How do you integrate int 1/(xsqrt(25-x^2)) by trigonometric substitution?

2 Answers
May 18, 2017

Rearrange. Substitute. Voila!

Explanation:

Since sin^2x + cos^2x = 1 , which is equivalent to 1-cos^2x = sin^x, we want something like this in the denominator . For that we rewrite this into:

int dx/(x*5(sqrt(1-(x/5)^2))

Then we set:

x/5 = cost

and hence

x = 5cost
dx = -5sintdt

Our integral with the variable t now reads:

int (-5sintdt)/(25cost(sqrt(1-cost^2))

Whence we rearrange and get:

int (-sintdt)/(5costsint),

which is:

-1/5 int (dt)/(cost)

And this integral is solved in the following way:

We make a small but cunning rearrangement, namely:

1/cost = 1/cost * 1 = 1/cost * cost/cost = cost/cos^2t = cost/(1-sin^2t),

So that our integral now reads :

-1/5 int (costdt)/(1-sin^2t)

Why this?

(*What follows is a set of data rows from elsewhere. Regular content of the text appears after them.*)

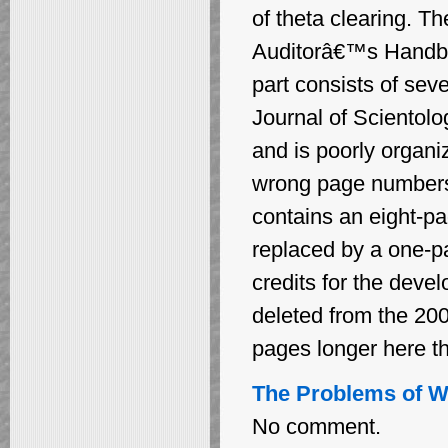
of theta clearing. Th
Auditorâ€™s Handboo
part consists of seve
Journal of Scientolo
and is poorly organ
wrong page numbers f
contains an eight-pa
replaced by a one-p
credits for the deve
deleted from the 200
pages longer here th
The Problems of Wo
No comment.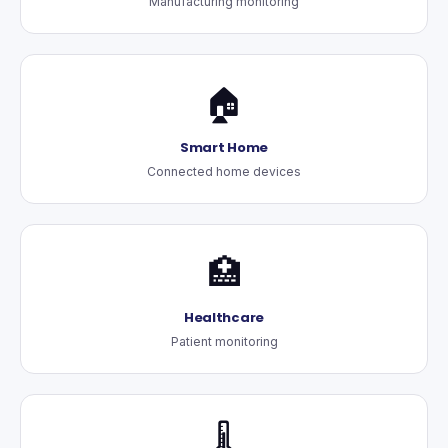
Manufacturing monitoring
🏠
Smart Home
Connected home devices
🏥
Healthcare
Patient monitoring
🌡️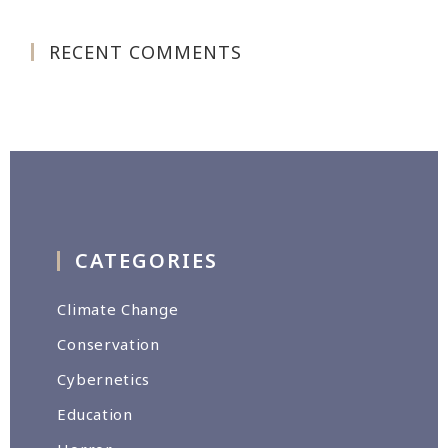
RECENT COMMENTS
CATEGORIES
Climate Change
Conservation
Cybernetics
Education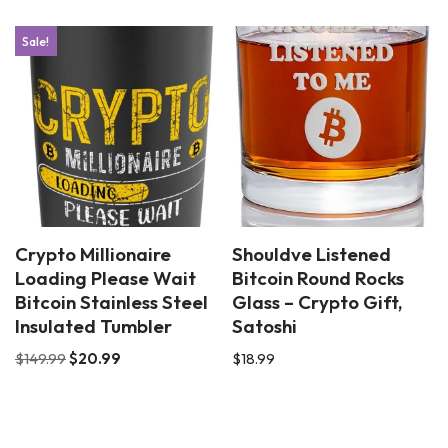
Sale!
Crypto Millionaire
Shouldve Listened
Loading Please Wait
Bitcoin Round Rocks
Bitcoin Stainless Steel
Glass – Crypto Gift,
Insulated Tumbler
Satoshi
$
149.99
$
20.99
$
18.99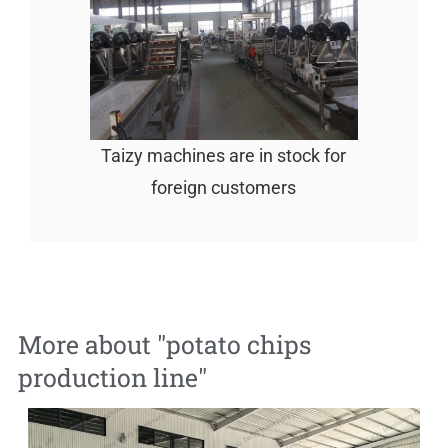
Taizy machines are in stock for
foreign customers
More about "
potato chips
production line
"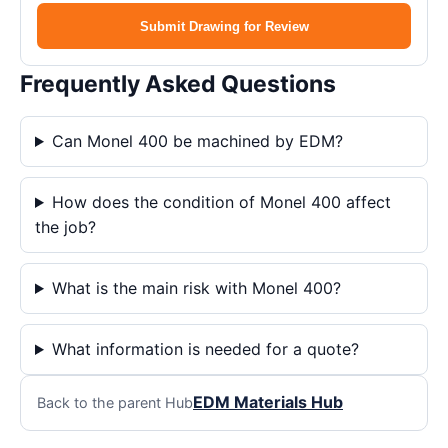
Submit Drawing for Review
Frequently Asked Questions
Can Monel 400 be machined by EDM?
How does the condition of Monel 400 affect
the job?
What is the main risk with Monel 400?
What information is needed for a quote?
EDM Materials Hub
Back to the parent Hub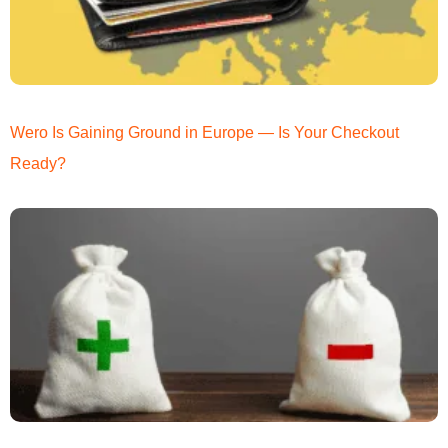
Wero Is Gaining Ground in Europe — Is Your Checkout
Ready?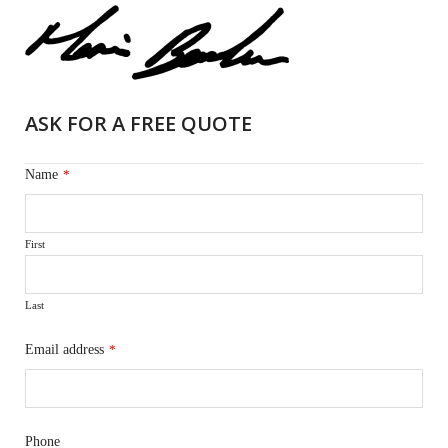
ASK FOR A FREE QUOTE
Name
*
First
Last
Email address
*
Phone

Because if we now set sint = u then du = costdt and with this we have:

-1/5 int (du)/(1-u^2)

Which is just :

-1/5 1/2 (int (du)/(1+u) + int (du)/(1-u)) ,

The one half comes about from the partial fraction decomposition. This is just :

-1/5 1/2 ( ln(1+u) -ln(1-u))

However this is a solution expressed through the variable u, but back substitution is done trivially if needed.

May 18, 2017

1/5ln|(5-sqrt(25-x^2))/x|+C.

Explanation:

Let us subst. x=5sint rArr dx=5cost dt.

:. I=int1/(xsqrt(25-x^2))dx

=int1/(5sintsqrt(25-25sin^2t)) 5costdt,

=intcost/{(sint)(5cost)}dt,

=1/5intcsctdt,

=1/5ln|csct-cott|,

Since, sint=x/5, csc t=5/x, &, cott=sqrt(1-(x/5)^2)/(x/5),we have,

I=1/5ln|(5-sqrt(25-x^2))/x|+C.

Enjoy Maths.!